Provided text
○ ○ ○ ○ ○ ○ ○

Beer and Johnston Dynamics 9th 11.139 angular acceleration

[jaredogden]

Homework Statement

An outdoor track is 420 ft. in diameter. A runner increases her speed at a constant rate from 14 to 24 ft./s over a distance of 95 ft. Determine the total acceleration of the runner 2 s after she begins to increase her speed.

Homework Equations

V_r = dr/dt
V_θ = r*dθ/dt
A_r = d²θ/dt²
A_θ = r*d²θ/dt² + 2 dr/dt*dθ/dt
V = r*dθ/dt e_θ
A = -r*(dθ/dt)²e_r + r*d²θ/dte_θ
A_n = v²/ρ
A_t = dv/dt

The Attempt at a Solution

diameter = 420 ft. therefore ρ = .5*420 ft. or ρ = 210 ft.

A_n1 = (14 ft./s)²/(210 ft.)
A_n1 = 0.933 ft./s²

A_n2 = (24 ft./s)²/(210 ft.)
A_n2 = 2.74 ft./s²

I am not sure where to go from here. I know I can't use equations from rectilinear motion since this is angular. If I could find the time it takes her to run the 95 ft. I think I could use that to find an average tangential acceleration by A_t = Δv/Δt. If I could also find the speed at 2 s, use A_n = v²/ρ and find the normal component of acceleration. Taking the magnitude of the two would give me the total acceleration and α = tan^-1(A_n/A_t).

I'm just not sure of the next step. I'm also not sure if that is the right approach.. Thanks for your time and any help ahead of time.

○ ○ ○ ○ ○ ○ ○

Supplied records
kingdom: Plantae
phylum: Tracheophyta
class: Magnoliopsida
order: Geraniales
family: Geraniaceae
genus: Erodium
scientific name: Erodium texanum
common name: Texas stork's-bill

○ ○ ○ ○ ○ ○ ○

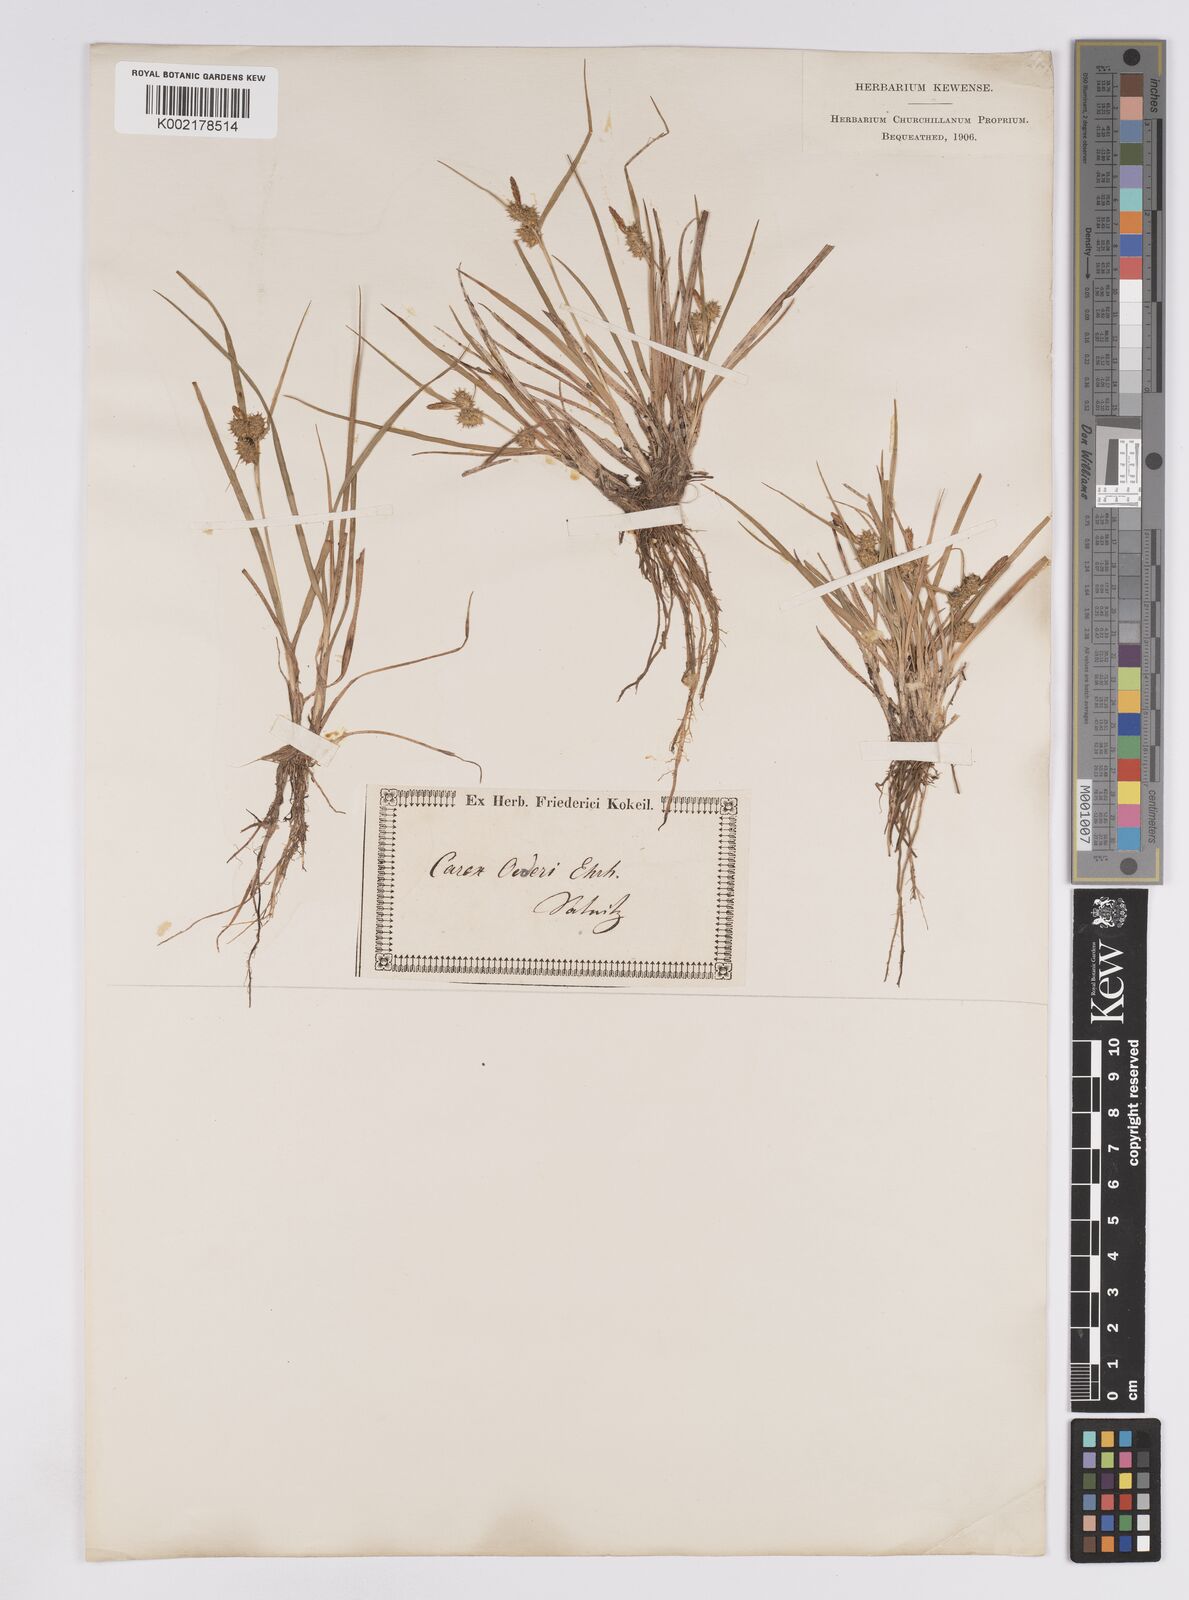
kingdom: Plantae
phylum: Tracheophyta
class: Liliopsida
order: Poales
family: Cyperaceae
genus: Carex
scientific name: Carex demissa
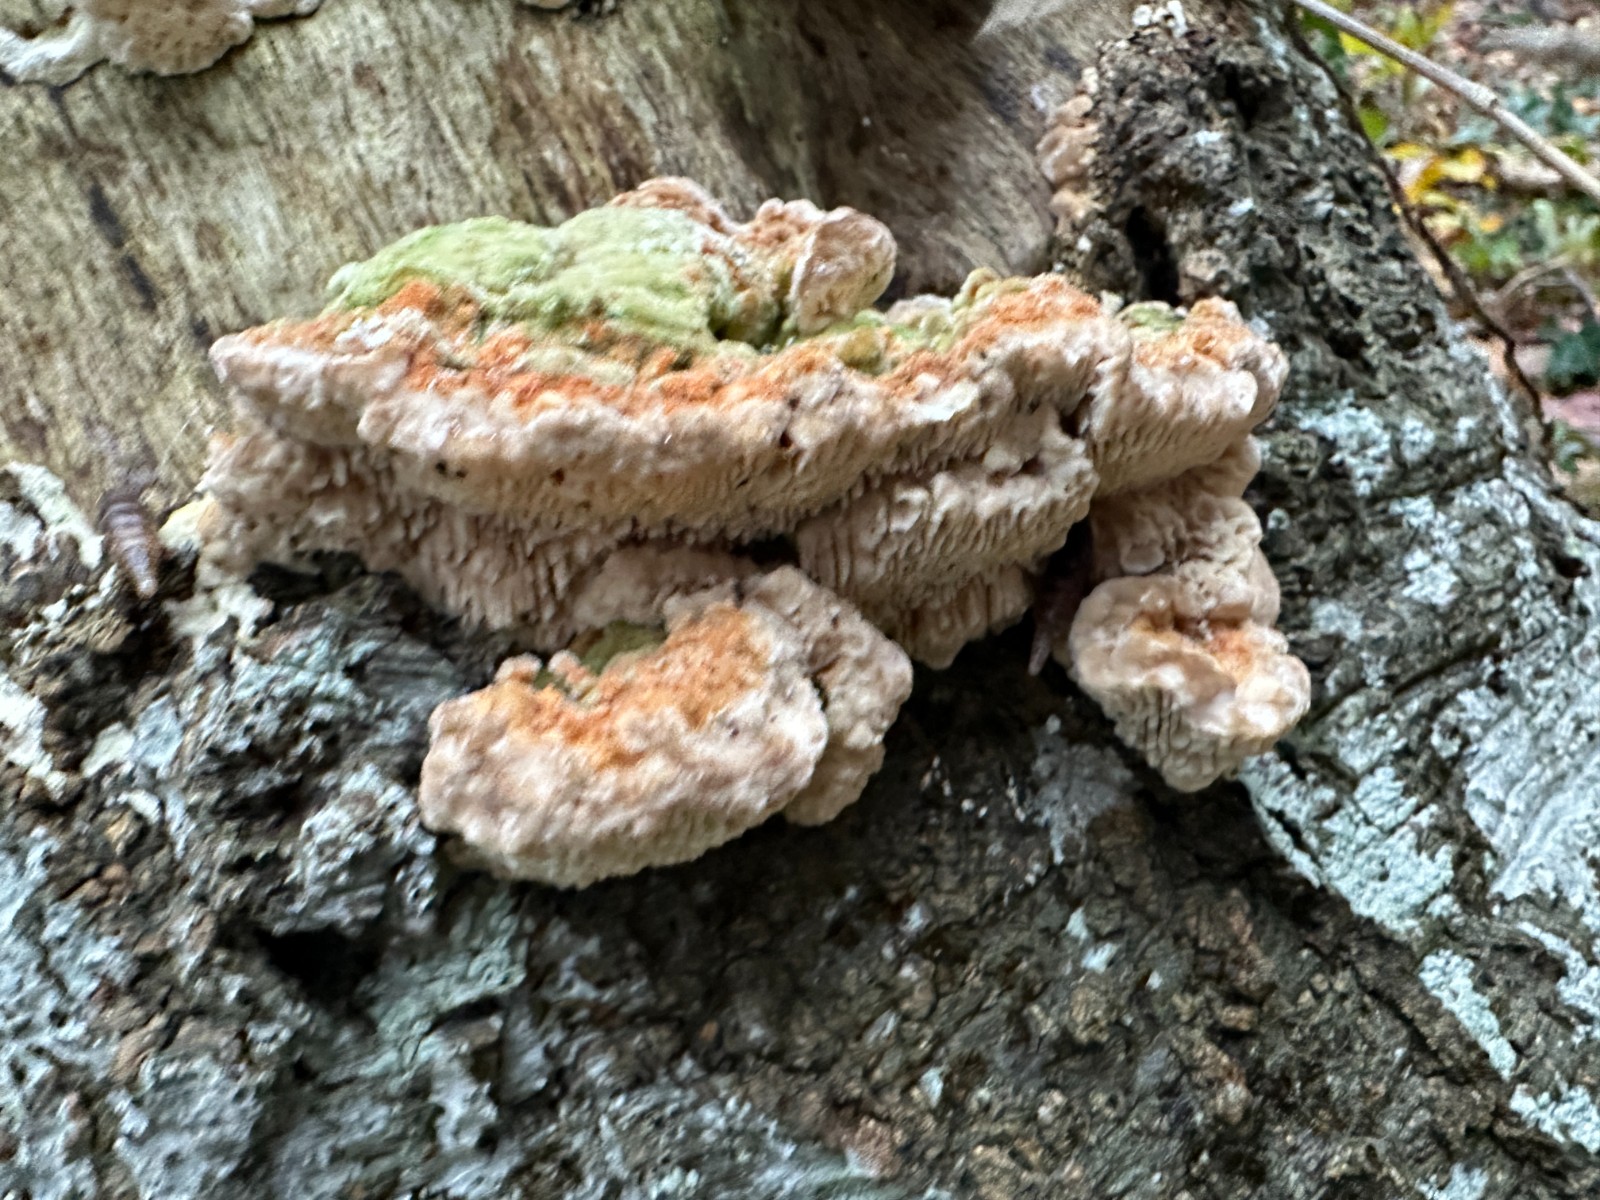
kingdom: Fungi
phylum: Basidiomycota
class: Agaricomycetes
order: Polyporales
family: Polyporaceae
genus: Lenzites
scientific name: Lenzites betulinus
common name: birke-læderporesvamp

○ ○ ○ ○ ○ ○ ○

Actions to take
[1] In the forum thread on the runner's acceleration, what value does the poster use for the radius of curvature ρ?
[2] List every numerical quantity, with its unit, given in the problem statement of the forum thread on the runner's acceleration.
[3] Pick up the forum thread on the runner's acceleration after its final sentence and continue it.

Outputs by task
[1] 210 ft.

[2]
- 420 ft. (track diameter)
- 14 ft./s (initial speed)
- 24 ft./s (final speed)
- 95 ft. (distance over which the speed increases)
- 2 s (time at which the total acceleration is to be found)

[3]
[gneill]

Angular velocities and accelerations are given in rad/sec and rad/sec² respectively. Presumably your A_n1 and A_n2 are meant to be angular velocities.

You can 'co-opt' the equations from linear motion if you change all the variables to their angular equivalents. So for example, v = a*t becomes ω = $\alpha$*t. You can probably think of a linear equation that relates initial velocity, final velocity, acceleration, and distance.

 

[jaredogden]

I'm confused when you say presumably your A_n1 and A_n2 are meant to be angular velocities. I thought those were the normal components of acceleration. The units work out in ft./s² as well.

Also, you are saying that I can use the equations for uniformly accelerated rectilinear motion for angular acceleration? I would assume that if I were able to use them they would give me the tangential component of acceleration correct?

 

[gneill]

I'm confused when you say presumably your A_n1 and A_n2 are meant to be angular velocities. I thought those were the normal components of acceleration. The units work out in ft./s² as well.

My apologies. I didn't see the 'squares' (must be going 'terminal blind'). Yes, you've got the centripetal accelerations there.

Also, you are saying that I can use the equations for uniformly accelerated rectilinear motion for angular acceleration? I would assume that if I were able to use them they would give me the tangential component of acceleration correct?

Yes, and correct. Use the same equations but with angular measures.

 

[jaredogden]

Got it! From v² = v²_o + 2a(x - x_o)

Substituting into get (24 ft./s)² = (14 ft./s)² + 2A_t (95 ft. - 0 ft.)

solving for A_t we get A_t = 2 ft./s²

Using v = v_o + at substituting in for v_o = 14 ft./s a = A_t = 2 ft./s² and the given t = 2 s

v = 14 ft./s + 2 ft./s²*(2 s)
v = 18 ft./s

Using A_n = v²/ρ substituting in the v we just found and ρ = 210 ft.
A_n = (18 ft./s²)/210 ft.
A_n = 1.54 ft./s²

To find total A take the magnitude of A_t and A_n
A = sqrt((2ft./s²)² + (1.54 ft./s²)²)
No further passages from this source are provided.